Again I will advise people to think less in terms of "boundary" because the word lends itself so easily to OOC mental gymnastics, and more in terms of "edge case". There's infinite linguistic boundaries for infinite topics, between each Something and Something Else, like the boundary between Burrito and Not-Burrito.
Saying "edge case" instead helps to limit oneself to those cases where the boundary is in some way disputed, and Ulgu can nudge it one way or the other.
For example, a crappy burrito? Eye of the Beholder can make it seem like a good burrito. But you need some burrito-ness in there to start with.
And Rite of Way can temporarily cover the holes in a road, but not bridge a chasm, nor can it replace road maintenance in the long term. There's still a real, underlying road and there's only so far you can argue the edge case of 'how good is the road, really?'
 
Well 'logically' there is little reason why not because skywalk lets you walk on air.

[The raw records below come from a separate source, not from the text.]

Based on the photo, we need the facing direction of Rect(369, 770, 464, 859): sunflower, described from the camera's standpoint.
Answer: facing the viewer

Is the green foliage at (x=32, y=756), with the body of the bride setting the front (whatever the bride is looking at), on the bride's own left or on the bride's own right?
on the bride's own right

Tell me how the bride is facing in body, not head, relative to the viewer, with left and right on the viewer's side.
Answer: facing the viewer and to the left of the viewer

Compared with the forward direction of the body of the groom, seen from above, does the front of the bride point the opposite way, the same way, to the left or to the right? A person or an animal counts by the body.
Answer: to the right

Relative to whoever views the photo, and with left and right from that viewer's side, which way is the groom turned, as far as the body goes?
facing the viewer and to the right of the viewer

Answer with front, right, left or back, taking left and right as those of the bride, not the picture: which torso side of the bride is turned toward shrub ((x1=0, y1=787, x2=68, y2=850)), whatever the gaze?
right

But maybe it's better to let it stay at 'lets you walk on swamps obviously' and unexamined so a unfortunate nerf bat doesn't hit.

ed: mathild'ed
 
Maybe?

Skywalk can allow you to walk on air, which should be harder then walking on water, and Rite of Way is basically just a thousand Skywalk's combined together.
I think the question would be more in the targeting than the Skywalk. Given the spell specifically targets anything uneven, anything that's interrupted, it actually might be easier to use it to cross a turbulent river than a placid lake, ironically.